**REQUIRED WORK:** Could you set down exactly the lines in the records below between the line holding "[66,139,163,164] devHelp ->" and the line holding "(236, 682) none", inclusive?

**ENTRIES PROVIDED:**
::::::::::
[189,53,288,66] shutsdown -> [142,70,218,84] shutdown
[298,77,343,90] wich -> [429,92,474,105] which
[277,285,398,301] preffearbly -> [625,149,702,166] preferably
::::::::::
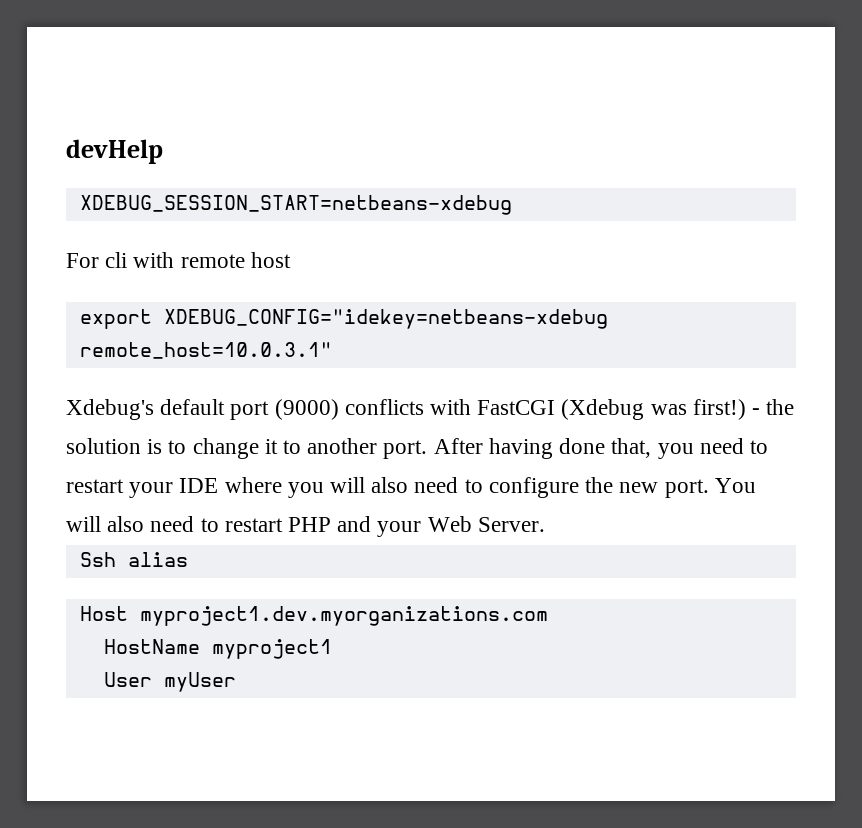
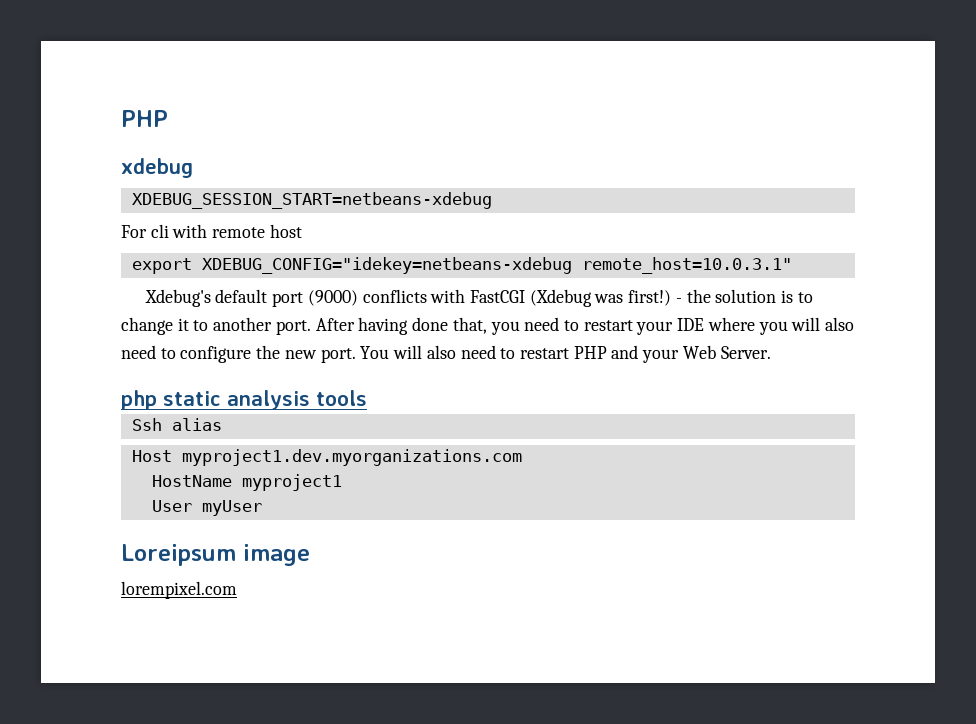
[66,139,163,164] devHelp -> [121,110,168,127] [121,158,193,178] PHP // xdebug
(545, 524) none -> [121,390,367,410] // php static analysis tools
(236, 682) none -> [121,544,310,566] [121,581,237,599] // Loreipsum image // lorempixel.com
::::::::::
**REPLY:**
[66,139,163,164] devHelp -> [121,110,168,127] [121,158,193,178] PHP // xdebug
(545, 524) none -> [121,390,367,410] // php static analysis tools
(236, 682) none -> [121,544,310,566] [121,581,237,599] // Loreipsum image // lorempixel.com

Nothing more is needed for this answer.